Page excerpt >>

Reinforcement learning has arrived in reserving. A paper from Avanzi, Richman, Wüthrich and colleagues (arXiv:2601.07637, January 2026) frames individual claims development as a Markov decision process and uses Soft Actor-Critic (SAC) to produce revised outstanding claim liability (OCL) estimates at each development period. This is a long way from chain-ladder.
We are not going to pretend this is heading into a UK reserving team’s year-end workflow next quarter — the audit trail problem alone would give a Chief Actuary pause, and the paper’s code is not public. But the right way to read this work is not “how might reserving actuaries use it?” It is: what does a fundamentally different approach to reserve estimation tell us about the run-off properties we have been assuming in pricing?
The MDP framing, briefly
Chain-ladder is a cross-sectional estimator. At each valuation date it fits a model to the triangle as it currently stands. It has no memory of how it arrived at last quarter’s estimate and does not optimise for the quality of the path through development, only the endpoint.
The RL framing is sequential by construction. Each open claim is an environment. At each development period the SAC agent observes the claim’s current state — paid to date, case reserve, claim age, whatever features are available — and proposes a revised OCL. The reward function penalises two things simultaneously: prediction error (how far was the OCL from the eventual settlement?) and reserve instability (how much did the estimate jump between periods?). SAC’s entropy regularisation reinforces this: the policy is pushed toward smooth revisions unless the evidence compels a large move.
The paper makes three non-trivial technical contributions beyond the headline RL application. First, a claim initialisation approach for open claims at the valuation date — this matters because you cannot simply start the MDP from scratch for a claim that is already two years into development. Second, a rolling-settlement training scheme that mimics genuine quarter-over-quarter development rather than fitting on the full run-off history at once. Third, importance weighting for large claims, which addresses the familiar problem that a handful of major losses dominate aggregate reserve error.
The accuracy versus stability dilemma
Here is why the reward function is interesting to a pricing actuary rather than just a reserving actuary.
The tension between accuracy and stability is not an academic abstraction. It maps directly onto something we deal with every time we calibrate pricing margins on a line of business with long development. When reserves are volatile — large upward or downward development surprises quarter to quarter — the historical combined ratios we use to anchor pricing become unreliable. We load for uncertainty we cannot quantify cleanly. We argue about whether the prior accident year’s adverse development was signal or noise.
Chain-ladder does not have an explicit view on this trade-off. It has no mechanism to say “we could be more accurate if we allowed larger quarterly revisions, but we choose not to because instability has downstream costs.” The RL approach explicitly encodes that preference in the reward. The resulting run-off pattern — the sequence of OCL estimates from first development period to settlement — has a different statistical character than chain-ladder run-off. Revisions are smoother by design.
That matters when you are computing historical accident-year ultimate loss ratios for pricing. If the reserving approach has been chain-ladder and you switch to an RL-derived method, the run-off profile of your historical triangles looks different. Not just the level of the ultimates, but the pattern of when and how much development you observed in prior periods. Calibrating a Bornhuetter-Ferguson a priori ratio, or setting a reserve uncertainty loading, from a historical run-off that was chain-ladder derived will give you different answers than if it was RL derived. We think this is underappreciated.

Problem 1 >>
In the reserving article, give the passage from "The MDP framing, briefly" to "only the endpoint." again, swapping "valuation date" for "reporting date".
Problem 2 >>
Translate this sentence from the reserving article into Spanish: "The RL framing is sequential by construction."
Problem 3 >>
In the reserving article, recast the paragraph beginning "The paper makes three non-trivial technical contributions" as a short bulleted list that keeps its main facts.

Collected material >>
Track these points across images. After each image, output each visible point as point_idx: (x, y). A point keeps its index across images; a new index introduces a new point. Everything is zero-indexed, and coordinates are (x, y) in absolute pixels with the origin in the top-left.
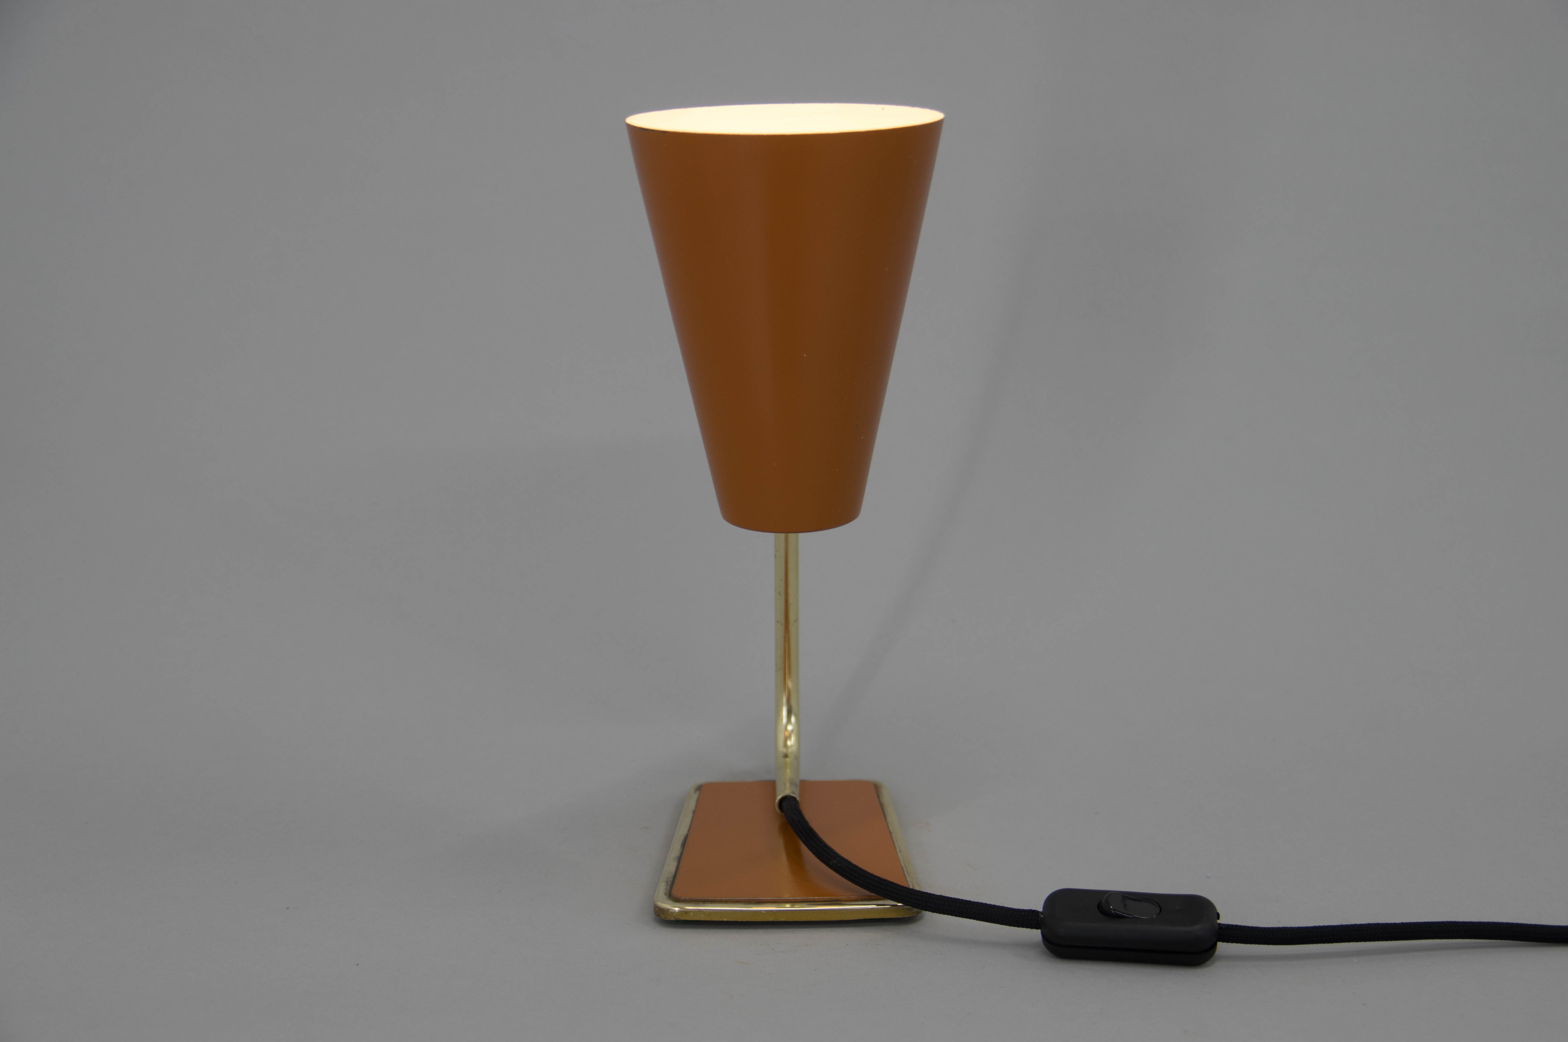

Exercise output 1 >>
The MDP framing, briefly
Chain-ladder is a cross-sectional estimator. At each reporting date it fits a model to the triangle as it currently stands. It has no memory of how it arrived at last quarter’s estimate and does not optimise for the quality of the path through development, only the endpoint.

Exercise output 2 >>
El planteamiento de RL es secuencial por construcción.

Exercise output 3 >>
Beyond its headline RL application, the paper makes three technical contributions:
- A way to initialize claims still open at the valuation date. This matters because the MDP cannot start from scratch for a claim already two years into development.
- A rolling-settlement training scheme that mimics genuine quarter-over-quarter development. It does not fit on the full run-off history at once.
- Importance weighting for large claims. This addresses the problem that a handful of major losses dominate aggregate reserve error.